[Saved entries]
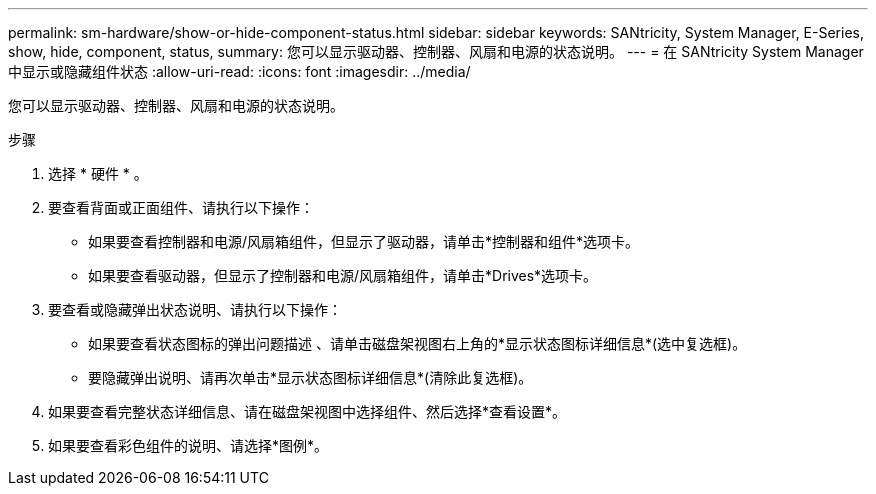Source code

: ---
permalink: sm-hardware/show-or-hide-component-status.html 
sidebar: sidebar 
keywords: SANtricity, System Manager, E-Series, show, hide, component, status, 
summary: 您可以显示驱动器、控制器、风扇和电源的状态说明。 
---
= 在 SANtricity System Manager 中显示或隐藏组件状态
:allow-uri-read: 
:icons: font
:imagesdir: ../media/


[role="lead"]
您可以显示驱动器、控制器、风扇和电源的状态说明。

.步骤
. 选择 * 硬件 * 。
. 要查看背面或正面组件、请执行以下操作：
+
** 如果要查看控制器和电源/风扇箱组件，但显示了驱动器，请单击*控制器和组件*选项卡。
** 如果要查看驱动器，但显示了控制器和电源/风扇箱组件，请单击*Drives*选项卡。


. 要查看或隐藏弹出状态说明、请执行以下操作：
+
** 如果要查看状态图标的弹出问题描述 、请单击磁盘架视图右上角的*显示状态图标详细信息*(选中复选框)。
** 要隐藏弹出说明、请再次单击*显示状态图标详细信息*(清除此复选框)。


. 如果要查看完整状态详细信息、请在磁盘架视图中选择组件、然后选择*查看设置*。
. 如果要查看彩色组件的说明、请选择*图例*。

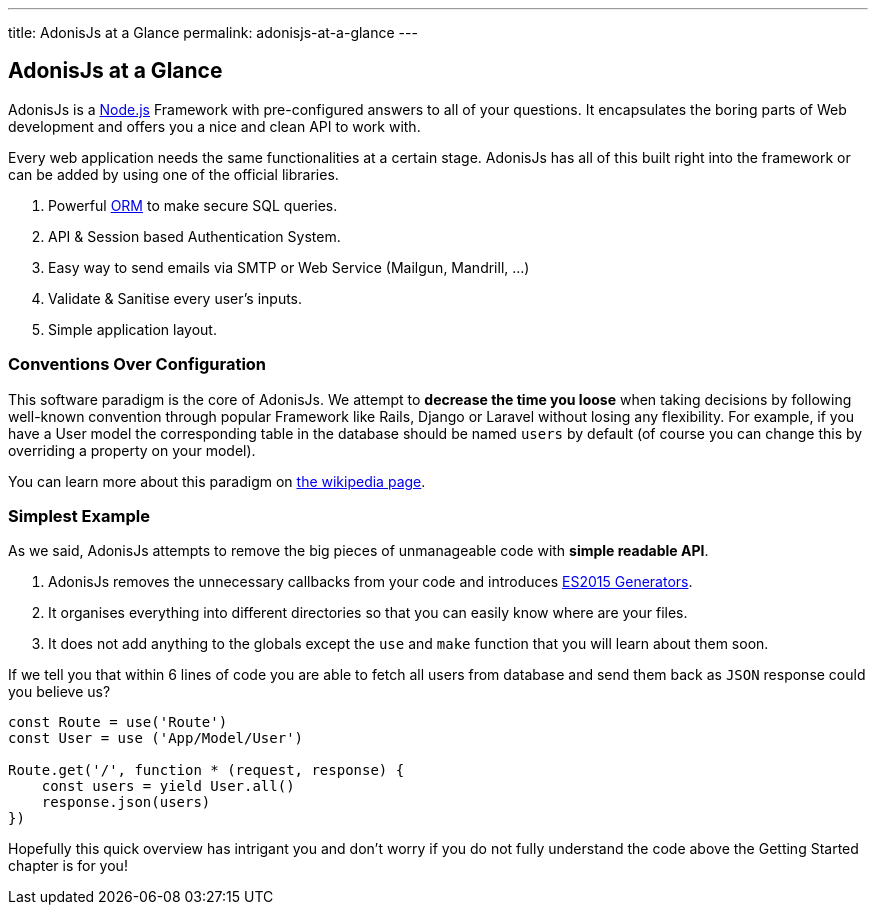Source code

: ---
title: AdonisJs at a Glance
permalink: adonisjs-at-a-glance
---

== AdonisJs at a Glance

:toc:

AdonisJs is a https://nodejs.org[Node.js] Framework with pre-configured answers to all of your questions. It encapsulates the boring parts of Web development and offers you a nice and clean API to work with.

Every web application needs the same functionalities at a certain stage. AdonisJs has all of this built right into the framework or can be added by using one of the official libraries.

1. Powerful https://en.wikipedia.org/wiki/Object-relational_mapping[ORM] to make secure SQL queries.
2. API & Session based Authentication System.
3. Easy way to send emails via SMTP or Web Service (Mailgun, Mandrill, ...)
4. Validate & Sanitise every user's inputs.
5. Simple application layout.

=== Conventions Over Configuration

This software paradigm is the core of AdonisJs. We attempt to *decrease the time you loose* when taking decisions by following well-known convention through popular Framework like Rails, Django or Laravel without losing any flexibility. For example, if you have a User model the corresponding table in the database should be named `users` by default (of course you can change this by overriding a property on your model).

You can learn more about this paradigm on https://en.wikipedia.org/wiki/Convention_over_configuration[the wikipedia page].

=== Simplest Example

As we said, AdonisJs attempts to remove the big pieces of unmanageable code with *simple readable API*.

1. AdonisJs removes the unnecessary callbacks from your code and introduces https://developer.mozilla.org/en-US/docs/Web/JavaScript/Guide/Iterators_and_Generators[ES2015 Generators].
2. It organises everything into different directories so that you can easily know where are your files. 
3. It does not add anything to the globals except the `use` and `make` function that you will learn about them soon.

If we tell you that within 6 lines of code you are able to fetch all users from database and send them back as `JSON` response could you believe us?

[source, javascript]
----
const Route = use('Route')
const User = use ('App/Model/User')

Route.get('/', function * (request, response) {
    const users = yield User.all()
    response.json(users)
})
----

Hopefully this quick overview has intrigant you and don't worry if you do not fully understand the code above the Getting Started chapter is for you!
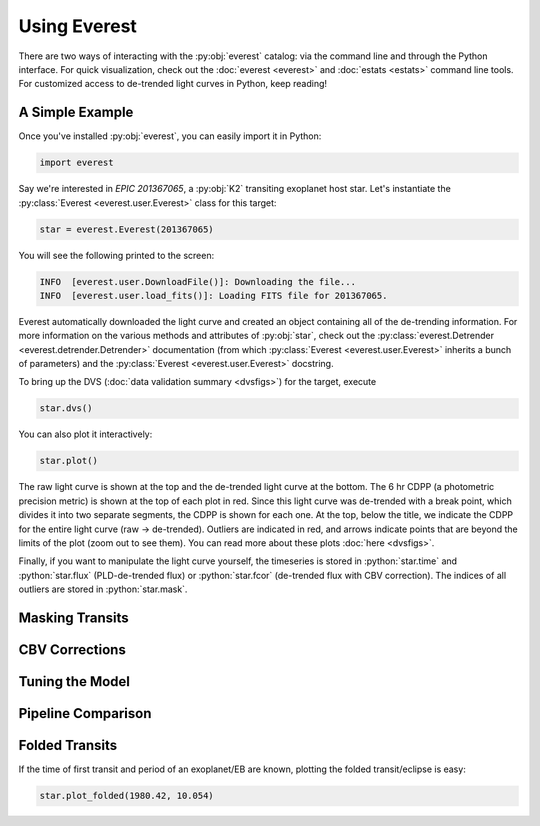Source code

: Using Everest
-------------

.. role:: python(code)
   :language: python

There are two ways of interacting with the :py:obj:`everest` catalog: via the command line and 
through the Python interface. For quick visualization, check out the :doc:`everest <everest>` and
:doc:`estats <estats>` command line tools.
For customized access to de-trended light curves in Python, keep reading!

A Simple Example
================

Once you've installed :py:obj:`everest`, you can easily import it in Python:

.. code-block :: python
   
   import everest

Say we're interested in `EPIC 201367065`, a :py:obj:`K2` transiting exoplanet host star.
Let's instantiate the :py:class:`Everest <everest.user.Everest>` class for this target:

.. code-block :: python
   
   star = everest.Everest(201367065)

You will see the following printed to the screen:

.. code-block :: bash
  
   INFO  [everest.user.DownloadFile()]: Downloading the file...
   INFO  [everest.user.load_fits()]: Loading FITS file for 201367065.

Everest automatically downloaded the light curve and created an object containing all of
the de-trending information. For more information on the various methods and attributes 
of :py:obj:`star`, check out the 
:py:class:`everest.Detrender <everest.detrender.Detrender>` documentation (from which 
:py:class:`Everest <everest.user.Everest>` inherits a bunch of parameters) and the
:py:class:`Everest <everest.user.Everest>` docstring.

To bring up the DVS (:doc:`data validation summary <dvsfigs>`) for the target, execute

.. code-block :: python
   
   star.dvs()

You can also plot it interactively:

.. code-block :: python
  
   star.plot()

.. figure:: everest_plot.jpeg
   :width: 600px
   :align: center
   :figclass: align-center

The raw light curve is shown at the top and the de-trended light curve at the bottom.
The 6 hr CDPP (a photometric precision metric) is shown at the top of each plot in
red. Since this light curve was de-trended with a break point, which divides it into
two separate segments, the CDPP is shown for each one. At the top, below the title,
we indicate the CDPP for the entire light curve (raw → de-trended). Outliers are 
indicated in red, and arrows indicate points that are beyond the limits of the plot
(zoom out to see them). You can read more about these plots :doc:`here <dvsfigs>`.

Finally, if you want to manipulate the light curve yourself, the timeseries is stored
in :python:`star.time` and :python:`star.flux` (PLD-de-trended flux) or :python:`star.fcor` (de-trended
flux with CBV correction). The indices of all outliers are stored in :python:`star.mask`.

Masking Transits
================

CBV Corrections
===============

Tuning the Model
================

Pipeline Comparison
===================

Folded Transits
===============

If the time of first transit and period of an exoplanet/EB are known, plotting the
folded transit/eclipse is easy:

.. code-block :: python
  
   star.plot_folded(1980.42, 10.054)

.. figure:: everest_folded.jpeg
   :width: 400px
   :align: center
   :figclass: align-center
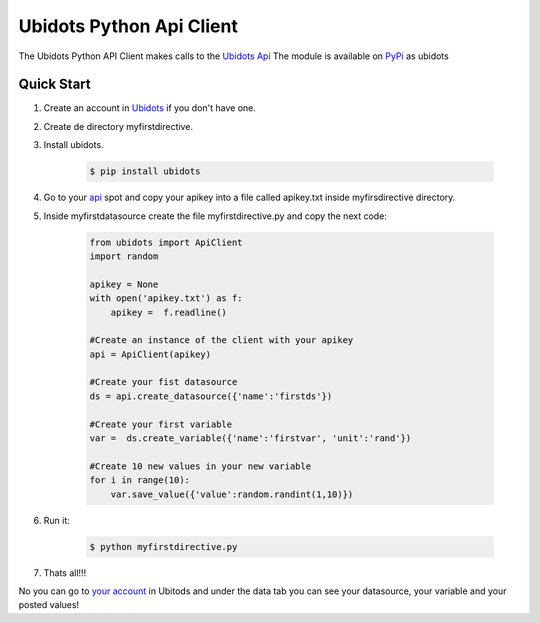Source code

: .. Ubidots documentation master file, created by
   sphinx-quickstart on Wed Aug  7 14:43:42 2013.
   You can adapt this file completely to your liking, but it should at least
   contain the root `toctree` directive.


===================================
Ubidots Python Api Client
===================================

The Ubidots Python API Client makes calls to the `Ubidots Api <http://app.ubidots.com/api/>`_  The module is available on PyPi_ as  ubidots


Quick Start
===========

#. Create an account in `Ubidots <http://ubidots.com>`_ if you don't have one.

#. Create de directory myfirstdirective.

#. Install ubidots.

    .. code-block:: bash

        $ pip install ubidots


#. Go to your api_ spot and copy your apikey into a file called apikey.txt inside myfirsdirective directory.
#. Inside myfirstdatasource create the file myfirstdirective.py and copy the next code:

    .. code-block:: python

        from ubidots import ApiClient
        import random

        apikey = None
        with open('apikey.txt') as f:
            apikey =  f.readline()

        #Create an instance of the client with your apikey
        api = ApiClient(apikey)

        #Create your fist datasource
        ds = api.create_datasource({'name':'firstds'})

        #Create your first variable
        var =  ds.create_variable({'name':'firstvar', 'unit':'rand'})

        #Create 10 new values in your new variable
        for i in range(10):
            var.save_value({'value':random.randint(1,10)})


#. Run it:

    .. code-block:: bash

        $ python myfirstdirective.py

#. Thats all!!!

No you can go to `your account  <http://app.ubidots.com>`_ in Ubitods and under the data tab you can see your datasource, your variable and your posted values!



.. _PyPi: http://pypi.python.org/pypi/ubidots/
.. _api: http://app.ubidots.com/userdata/api/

- _Problem to work on_:
Skip the pictures and reproduce all remaining entries exactly.

- _Expected answer_:
Source code

: ---
permalink: sm-hardware/show-or-hide-component-status.html 
sidebar: sidebar 
keywords: SANtricity, System Manager, E-Series, show, hide, component, status, 
summary: 您可以显示驱动器、控制器、风扇和电源的状态说明。 
---
= 在 SANtricity System Manager 中显示或隐藏组件状态
:allow-uri-read: 
:icons: font
:imagesdir: ../media/


[role="lead"]
您可以显示驱动器、控制器、风扇和电源的状态说明。

.步骤
. 选择 * 硬件 * 。
. 要查看背面或正面组件、请执行以下操作：
+
** 如果要查看控制器和电源/风扇箱组件，但显示了驱动器，请单击*控制器和组件*选项卡。
** 如果要查看驱动器，但显示了控制器和电源/风扇箱组件，请单击*Drives*选项卡。


. 要查看或隐藏弹出状态说明、请执行以下操作：
+
** 如果要查看状态图标的弹出问题描述 、请单击磁盘架视图右上角的*显示状态图标详细信息*(选中复选框)。
** 要隐藏弹出说明、请再次单击*显示状态图标详细信息*(清除此复选框)。


. 如果要查看完整状态详细信息、请在磁盘架视图中选择组件、然后选择*查看设置*。
. 如果要查看彩色组件的说明、请选择*图例*。

Source code

: ---
title: AdonisJs at a Glance
permalink: adonisjs-at-a-glance
---

== AdonisJs at a Glance

:toc:

AdonisJs is a https://nodejs.org[Node.js] Framework with pre-configured answers to all of your questions. It encapsulates the boring parts of Web development and offers you a nice and clean API to work with.

Every web application needs the same functionalities at a certain stage. AdonisJs has all of this built right into the framework or can be added by using one of the official libraries.

1. Powerful https://en.wikipedia.org/wiki/Object-relational_mapping[ORM] to make secure SQL queries.
2. API & Session based Authentication System.
3. Easy way to send emails via SMTP or Web Service (Mailgun, Mandrill, ...)
4. Validate & Sanitise every user's inputs.
5. Simple application layout.

=== Conventions Over Configuration

This software paradigm is the core of AdonisJs. We attempt to *decrease the time you loose* when taking decisions by following well-known convention through popular Framework like Rails, Django or Laravel without losing any flexibility. For example, if you have a User model the corresponding table in the database should be named `users` by default (of course you can change this by overriding a property on your model).

You can learn more about this paradigm on https://en.wikipedia.org/wiki/Convention_over_configuration[the wikipedia page].

=== Simplest Example

As we said, AdonisJs attempts to remove the big pieces of unmanageable code with *simple readable API*.

1. AdonisJs removes the unnecessary callbacks from your code and introduces https://developer.mozilla.org/en-US/docs/Web/JavaScript/Guide/Iterators_and_Generators[ES2015 Generators].
2. It organises everything into different directories so that you can easily know where are your files. 
3. It does not add anything to the globals except the `use` and `make` function that you will learn about them soon.

If we tell you that within 6 lines of code you are able to fetch all users from database and send them back as `JSON` response could you believe us?

[source, javascript]
----
const Route = use('Route')
const User = use ('App/Model/User')

Route.get('/', function * (request, response) {
    const users = yield User.all()
    response.json(users)
})
----

Hopefully this quick overview has intrigant you and don't worry if you do not fully understand the code above the Getting Started chapter is for you!
Source code

: Using Everest
-------------

.. role:: python(code)
   :language: python

There are two ways of interacting with the :py:obj:`everest` catalog: via the command line and 
through the Python interface. For quick visualization, check out the :doc:`everest <everest>` and
:doc:`estats <estats>` command line tools.
For customized access to de-trended light curves in Python, keep reading!

A Simple Example
================

Once you've installed :py:obj:`everest`, you can easily import it in Python:

.. code-block :: python
   
   import everest

Say we're interested in `EPIC 201367065`, a :py:obj:`K2` transiting exoplanet host star.
Let's instantiate the :py:class:`Everest <everest.user.Everest>` class for this target:

.. code-block :: python
   
   star = everest.Everest(201367065)

You will see the following printed to the screen:

.. code-block :: bash
  
   INFO  [everest.user.DownloadFile()]: Downloading the file...
   INFO  [everest.user.load_fits()]: Loading FITS file for 201367065.

Everest automatically downloaded the light curve and created an object containing all of
the de-trending information. For more information on the various methods and attributes 
of :py:obj:`star`, check out the 
:py:class:`everest.Detrender <everest.detrender.Detrender>` documentation (from which 
:py:class:`Everest <everest.user.Everest>` inherits a bunch of parameters) and the
:py:class:`Everest <everest.user.Everest>` docstring.

To bring up the DVS (:doc:`data validation summary <dvsfigs>`) for the target, execute

.. code-block :: python
   
   star.dvs()

You can also plot it interactively:

.. code-block :: python
  
   star.plot()

.. figure:: everest_plot.jpeg
   :width: 600px
   :align: center
   :figclass: align-center

The raw light curve is shown at the top and the de-trended light curve at the bottom.
The 6 hr CDPP (a photometric precision metric) is shown at the top of each plot in
red. Since this light curve was de-trended with a break point, which divides it into
two separate segments, the CDPP is shown for each one. At the top, below the title,
we indicate the CDPP for the entire light curve (raw → de-trended). Outliers are 
indicated in red, and arrows indicate points that are beyond the limits of the plot
(zoom out to see them). You can read more about these plots :doc:`here <dvsfigs>`.

Finally, if you want to manipulate the light curve yourself, the timeseries is stored
in :python:`star.time` and :python:`star.flux` (PLD-de-trended flux) or :python:`star.fcor` (de-trended
flux with CBV correction). The indices of all outliers are stored in :python:`star.mask`.

Masking Transits
================

CBV Corrections
===============

Tuning the Model
================

Pipeline Comparison
===================

Folded Transits
===============

If the time of first transit and period of an exoplanet/EB are known, plotting the
folded transit/eclipse is easy:

.. code-block :: python
  
   star.plot_folded(1980.42, 10.054)

.. figure:: everest_folded.jpeg
   :width: 400px
   :align: center
   :figclass: align-center
Source code

: .. Ubidots documentation master file, created by
   sphinx-quickstart on Wed Aug  7 14:43:42 2013.
   You can adapt this file completely to your liking, but it should at least
   contain the root `toctree` directive.


===================================
Ubidots Python Api Client
===================================

The Ubidots Python API Client makes calls to the `Ubidots Api <http://app.ubidots.com/api/>`_  The module is available on PyPi_ as  ubidots


Quick Start
===========

#. Create an account in `Ubidots <http://ubidots.com>`_ if you don't have one.

#. Create de directory myfirstdirective.

#. Install ubidots.

    .. code-block:: bash

        $ pip install ubidots


#. Go to your api_ spot and copy your apikey into a file called apikey.txt inside myfirsdirective directory.
#. Inside myfirstdatasource create the file myfirstdirective.py and copy the next code:

    .. code-block:: python

        from ubidots import ApiClient
        import random

        apikey = None
        with open('apikey.txt') as f:
            apikey =  f.readline()

        #Create an instance of the client with your apikey
        api = ApiClient(apikey)

        #Create your fist datasource
        ds = api.create_datasource({'name':'firstds'})

        #Create your first variable
        var =  ds.create_variable({'name':'firstvar', 'unit':'rand'})

        #Create 10 new values in your new variable
        for i in range(10):
            var.save_value({'value':random.randint(1,10)})


#. Run it:

    .. code-block:: bash

        $ python myfirstdirective.py

#. Thats all!!!

No you can go to `your account  <http://app.ubidots.com>`_ in Ubitods and under the data tab you can see your datasource, your variable and your posted values!



.. _PyPi: http://pypi.python.org/pypi/ubidots/
.. _api: http://app.ubidots.com/userdata/api/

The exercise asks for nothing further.